2024 FSA Podium and Poster Abstracts
P070: PERIOPERATIVE MANAGEMENT OF TORSADES DE POINTES IN A 34-YEAR-OLD FEMALE WITH ALCOHOLIC CIRRHOSIS
Drew Hicks, DO; Ellie Zhang, BS; Maksym Doroshenko, MD; University of Miami/Jackson Health System
Introduction/Background: Torsades de Pointes (TdP) is a rare, yet distinctive, type of polymorphic ventricular tachycardia that is associated with QTc prolongation. Although there is no threshold of QTc prolongation at which Tdp is certain to occur, a QTc greater than 500 milliseconds is associated with a 2-3x higher risk of developing Tdp, with each 10-millisecond increase thereafter contributing to an additional 5-7% increase in risk [1]. Common etiologies include medications, anesthetic agents, electrolyte abnormalities, and congenital long QT syndrome. The incidence of Tdp secondary to acquired QTc prolongation in the hospital setting is shown to be between 0.0036% - 0.16% [2,3]. Although uncommon, immediate recognition and treatment of Torsades de Pointes is essential in the prevention of potential cardiovascular collapse and death, as the mortality of Tdp is approximately 10% [3]. The purpose of this case report is to reiterate the importance of thorough preoperative assessment in a patient with alcoholic cirrhosis, as well as to review the perioperative management of Torsades de Pointes.

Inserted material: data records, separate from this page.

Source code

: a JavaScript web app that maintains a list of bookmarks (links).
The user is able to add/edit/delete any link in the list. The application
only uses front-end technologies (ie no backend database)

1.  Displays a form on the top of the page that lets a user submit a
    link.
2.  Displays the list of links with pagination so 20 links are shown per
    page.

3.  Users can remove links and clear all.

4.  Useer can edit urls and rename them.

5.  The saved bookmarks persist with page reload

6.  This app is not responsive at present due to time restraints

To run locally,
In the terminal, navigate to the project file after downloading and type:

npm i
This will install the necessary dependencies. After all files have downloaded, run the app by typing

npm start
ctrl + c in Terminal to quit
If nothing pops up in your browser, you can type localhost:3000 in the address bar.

Methods: Individual case of Torsades de Pointes at a single trauma center. Clinical data was collected from the electronic medical record system.
Results: The case presented is of a 34-year-old female with a past medical history of alcoholic cirrhosis who presented to Ryder Trauma Center following a fall from bed where she sustained significant facial trauma. Due to the severity of her injuries not correlating with the mechanism reported, assault was suspected. CT brain imaging was obtained and the patient was diagnosed with severe orbital compartment syndrome secondary to presumed retrobulbar hemorrhage. Ophthalmology performed an emergency right lateral canthotomy and cantholysis before taking her to surgery for orbital floor blowout reconstruction and evacuation of hematoma. Preoperative labs showed Na 132, K 3.5, Hgb 10, Hct 28.7, Plt 19, PT 27, PTT 46, and INR 2.44, otherwise unremarkable. The course of the surgery was uneventful, however, as facial dressings were being applied at the end of the case, multiple 2-5 beat runs of ventricular tachycardia were noted on electrocardiogram. The patient then progressed into polymorphic ventricular tachycardia with unstable hemodynamics, concerning for Torsades de Pointes. Treatment included intravenous magnesium infusion and asynchronous cardioversion. In total, 6 grams of magnesium were given and the patient was asynchronously cardioverted 3 times with return of spontaneous circulation after each event. Once hemodynamically stable, the patient was taken to the intensive care unit. Postoperative labs showed K 3.6, Mg of 3.2, and phosphate of 2.7. Postoperative EKG demonstrated sinus tachycardia with a prolonged QTc of 528. The diagnosis of Torsades de Pointes was confirmed.
Discussion/Conclusion: This case report aims to discuss the anesthetic considerations of alcoholic cirrhosis and Tdp. Patients with alcoholic cirrhosis are predisposed to electrolyte disturbances and QTc prolongation, which places them at increased risk for Tdp and mortality. TdP is a rare occurrence in the perioperative setting, but immediate recognition and treatment are crucial to prevent progression to ventricular fibrillation and death.